→ Work order
Work through the records below and copy every line that includes "维京传奇最新开服表预告".

[Page-level text extractions]
>>>>

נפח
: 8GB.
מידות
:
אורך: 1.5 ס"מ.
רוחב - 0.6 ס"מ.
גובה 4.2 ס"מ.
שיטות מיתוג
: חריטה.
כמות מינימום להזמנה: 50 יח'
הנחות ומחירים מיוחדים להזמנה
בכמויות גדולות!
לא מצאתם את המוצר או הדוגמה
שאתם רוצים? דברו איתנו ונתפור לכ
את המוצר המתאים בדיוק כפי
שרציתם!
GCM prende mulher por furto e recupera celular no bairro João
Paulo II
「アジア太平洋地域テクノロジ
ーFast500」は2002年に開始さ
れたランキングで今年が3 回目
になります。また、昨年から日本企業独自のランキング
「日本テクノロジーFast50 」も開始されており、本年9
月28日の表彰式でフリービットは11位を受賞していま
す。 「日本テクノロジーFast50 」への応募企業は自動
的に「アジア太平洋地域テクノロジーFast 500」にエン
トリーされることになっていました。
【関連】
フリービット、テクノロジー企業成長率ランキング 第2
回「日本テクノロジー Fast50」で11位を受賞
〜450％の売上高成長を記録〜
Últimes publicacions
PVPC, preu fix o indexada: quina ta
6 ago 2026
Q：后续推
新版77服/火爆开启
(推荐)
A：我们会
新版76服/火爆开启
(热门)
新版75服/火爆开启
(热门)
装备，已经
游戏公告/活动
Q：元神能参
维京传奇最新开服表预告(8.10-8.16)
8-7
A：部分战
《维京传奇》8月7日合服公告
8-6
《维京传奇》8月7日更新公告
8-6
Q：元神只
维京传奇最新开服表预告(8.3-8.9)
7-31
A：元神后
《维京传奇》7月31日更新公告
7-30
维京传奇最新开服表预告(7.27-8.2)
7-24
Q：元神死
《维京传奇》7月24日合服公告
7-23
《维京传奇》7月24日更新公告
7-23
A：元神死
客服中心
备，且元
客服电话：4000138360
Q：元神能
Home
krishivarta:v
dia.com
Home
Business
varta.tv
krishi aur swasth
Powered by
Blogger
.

<<<<

→ Response to this task
维京传奇最新开服表预告(8.10-8.16)
维京传奇最新开服表预告(8.3-8.9)
维京传奇最新开服表预告(7.27-8.2)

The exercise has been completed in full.